- _Problem description_: Copy every line that contains the string "used" from the entries below.
##### Material shown
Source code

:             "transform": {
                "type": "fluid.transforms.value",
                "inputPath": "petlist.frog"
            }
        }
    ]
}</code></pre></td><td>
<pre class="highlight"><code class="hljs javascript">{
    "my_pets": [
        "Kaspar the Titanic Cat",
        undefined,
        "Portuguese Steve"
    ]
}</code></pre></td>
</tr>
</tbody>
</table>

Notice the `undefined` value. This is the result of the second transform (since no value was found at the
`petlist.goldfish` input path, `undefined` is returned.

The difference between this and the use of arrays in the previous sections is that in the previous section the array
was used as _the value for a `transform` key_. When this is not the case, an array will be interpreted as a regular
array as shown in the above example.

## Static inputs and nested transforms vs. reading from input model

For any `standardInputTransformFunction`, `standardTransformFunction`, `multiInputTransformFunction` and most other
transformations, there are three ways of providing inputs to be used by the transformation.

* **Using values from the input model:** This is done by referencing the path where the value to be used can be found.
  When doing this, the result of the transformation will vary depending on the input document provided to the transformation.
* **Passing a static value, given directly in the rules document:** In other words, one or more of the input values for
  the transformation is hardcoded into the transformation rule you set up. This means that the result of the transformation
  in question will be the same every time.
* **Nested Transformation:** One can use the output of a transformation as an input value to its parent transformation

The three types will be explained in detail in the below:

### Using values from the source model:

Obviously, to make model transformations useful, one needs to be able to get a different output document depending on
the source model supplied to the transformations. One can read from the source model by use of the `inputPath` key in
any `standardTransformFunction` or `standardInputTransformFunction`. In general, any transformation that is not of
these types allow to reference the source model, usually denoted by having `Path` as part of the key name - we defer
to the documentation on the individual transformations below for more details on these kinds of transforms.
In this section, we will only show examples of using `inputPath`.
##########
- _Exercise response_:
was used as _the value for a `transform` key_. When this is not the case, an array will be interpreted as a regular
transformations, there are three ways of providing inputs to be used by the transformation.
* **Using values from the input model:** This is done by referencing the path where the value to be used can be found.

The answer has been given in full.